Die Frage nach dem “Wann” und dem “Woraus”
Das Immunsystem muss bei der Aufnahme von Fremdkörpern wie Nahrung einen Schritt zurücktreten. Da das Immunsystem verstärkt nachtaktiv ist, ist dieselbe Mahlzeit nachts um ein Uhr um ein Vielfaches entzündungsfördernder als mittags um 13 Uhr.
Oft übersehen wird die entzündliche Wirkung der Stoffe, in denen wir Nahrungsmittel aufbewahren, transportieren, kochen und aus denen wir sie essen. Es gibt kein lebensmittelechtes Plastik.
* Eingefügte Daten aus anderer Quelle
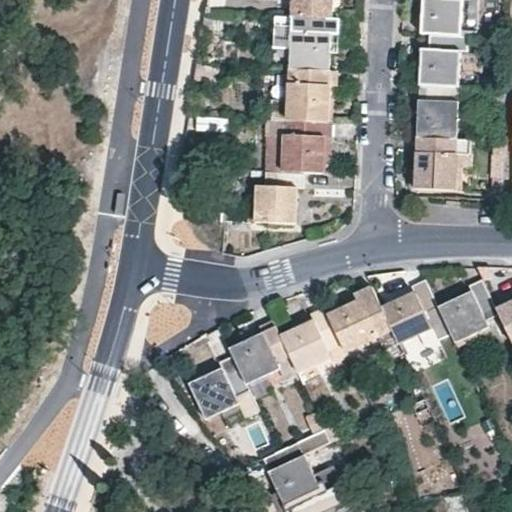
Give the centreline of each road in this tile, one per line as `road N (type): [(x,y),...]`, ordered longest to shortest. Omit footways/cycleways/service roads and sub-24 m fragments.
road 1 (tertiary): [(181,0),(132,278)]
road 2 (residential): [(132,278),(224,286),(376,246)]
road 3 (residential): [(376,246),(384,0)]
road 4 (tertiary): [(132,278),(64,511)]
road 5 (residential): [(376,246),(511,244)]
Verschiedene Arten der Zubereitung und Lagerung von Lebensmitteln und ihre Auswirkungen auf Entzündungen
Fazit
Die Umstellung auf eine antientzündliche Ernährung wirkt innerhalb weniger Wochen entzündungsdämpfend bis -beendend. Wenn nicht, oder nicht hinreichend, gibt es zwei Erklärungen: Die Ursache für die Entzündung liegt nicht allein im Essen – oder die alten Gewohnheiten haben die Oberhand gewonnen. Letzteres passiert nicht oft, weil diese Ernährung nicht nur viele Beschwerden beseitigt, sondern eben auch gut schmeckt.